Если построить плотины поперек оврагов, то можно сохранить в них воду. Здесь в прошлые два года вырыли столько земли, что она равна 1/4 горы Арарат. Платонов — старший мелиоратор. Он рабочий, лет двадцати шести. Белокур, работает лет пять в степи, так занят, что борода у него не успевает расти.

Избы каменные, с заложенными, потому что нет стекол, окнами.

Или деревянные с деревянной трубой, соломенной крышей. Все вместе перевязано, как воз жгутом, чтобы не разлетелось. Пруды стоят в степи. Чорт вас подери, как вы хороши. Есть пруды длиною в несколько верст. Их обсаживают ветлами. Потом строют вокруг них избы.

Здесь холодно и темно без прудов, как в доме музея в Покровском-Стрешневе.

Еще здесь прочищают реки, выпрямляют их, спускают болота и сыпят на землю известь, чтобы поля не были кислыми.

Так прочистили «Тихую Сосну».

Товарищ Платонов очень занят. Пустыня наступает. Вода уходит под землю и там течет в больших подземных реках.

Строят плотины зимой. Так как зимою земля мерзлая, то ночью на плотинах жгут костры.

Сифилис в губернии живет пятнами. Жажда его страшней.

Дон течет мутным. Белыми ящерицами бегут в него овраги.
 

***

Это был сад, и он полит. Вода шла из глубокого колодца вверх. Выливалась в деревянные жолобы. Жолобы стояли на длинных ногах. Вода лилась по жолобам до больших чанов...

Сад поливали — и фрукты не падали поэтому, а дозревали... Весь сад был цел. Вокруг него рос высокий овес.

Обычно в степи от сада осталась только защита: четырехугольник не фруктовых деревьев. Их зайцы оставили. А так культуру зайцы съели.

Качать воду должен был двигатель.

Но доставали ее из другого колодца пружинным насосом. Пружина вбегала в воду и бежала обратно, а вода за нее цепляется.
 

***

Крутили колесо пружины две девки.

Сад стоял, наливаясь. Когда наступил час вечера, солнце закатилось и стало темно.

Мы сидели на террасе и ели с мелиораторами очень невкусный ужин.

В темноте ржали сероногие лошади. С ними ночевали кооператоры. Гнали лошадей на случку. Ржали сероногие лошади.

Во тьме пели дешевые двигатели.

Мы пошли.

Бил в железный бубен малец и рыл босыми ногами землю. Пели высокими чистыми голосами. Сифилис здесь в губернии только пятнами.

Танцовали двое: парень с бубном и женщина в ситцевом платке в полоску.

Парень пел частушки невероятного содержания. Как известно из Платона, единый человек когда-то был разъединен на мужчину и на женщину. Каждая часть была снабжена приметами. Эти приметы только и упоминались в песне... Они соединялись в причудливые сочетания.

Женщина отвечала своей песней. Чрезвычайно институтской и как будто бы не слышавшей бубна.
 

***

Плотины делают из земли. Замок плотины самый низ ее из утрамбованной глины.
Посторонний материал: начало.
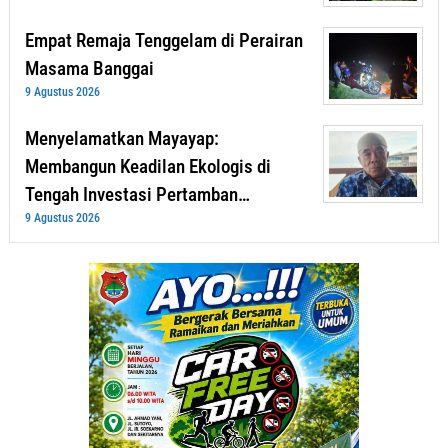
Empat Remaja Tenggelam di Perairan
Masama Banggai
9 Agustus 2026
Menyelamatkan Mayayap:
Membangun Keadilan Ekologis di
Tengah Investasi Pertamban…
9 Agustus 2026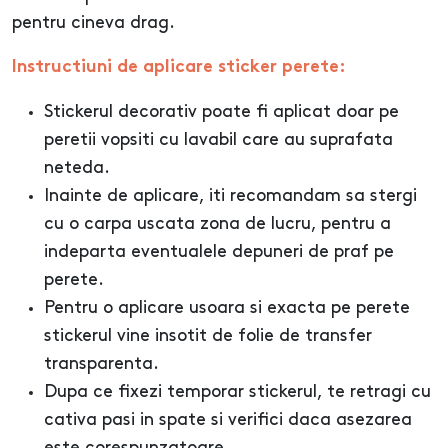
pentru cineva drag.
Instructiuni de aplicare sticker perete:
Stickerul decorativ poate fi aplicat doar pe
peretii vopsiti cu lavabil care au suprafata
neteda.
Inainte de aplicare, iti recomandam sa stergi
cu o carpa uscata zona de lucru, pentru a
indeparta eventualele depuneri de praf pe
perete.
Pentru o aplicare usoara si exacta pe perete
stickerul vine insotit de folie de transfer
transparenta.
Dupa ce fixezi temporar stickerul, te retragi cu
cativa pasi in spate si verifici daca asezarea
Нужно напоить человека и его лошадь и расселить огромные, скучающие и не могущие работать деревни.

Лев Николаевич Толстой говорил, что если смотреть на вещи, чтобы их описывать, то не увидишь.

Платонов понимал деревню. Я пролетел над ней аэропланом. У нас что-то не ладилось. Пели мы «кирпичики» в кабинке. Аэроплан летел ушибленным жуком.

Ночевали на берегу в аэроплане, покрывая его брезентом. Видали детский дом. 469 подкидышей. По трое в кровати.

Фамилии у этих детей новые: Тургенев, Достоевский... Пеленки перечеркнуты крест-накрест. Чтобы не воровали.

Около аэроплана толпа всю ночь и дежурили милицейские. Старики спрашивали нас «а что за хмарой». Хмара это — облака. За хмарой бога нет — отвечает летчик. Он спорит о боге и уличает образа в том, что у Ильи-пророка на колеснице отточенные спицы. А тогда не было токарных станков.

Виктор Шкловский. Публикуется по журналу «30 дней», № 06 за 1926 год.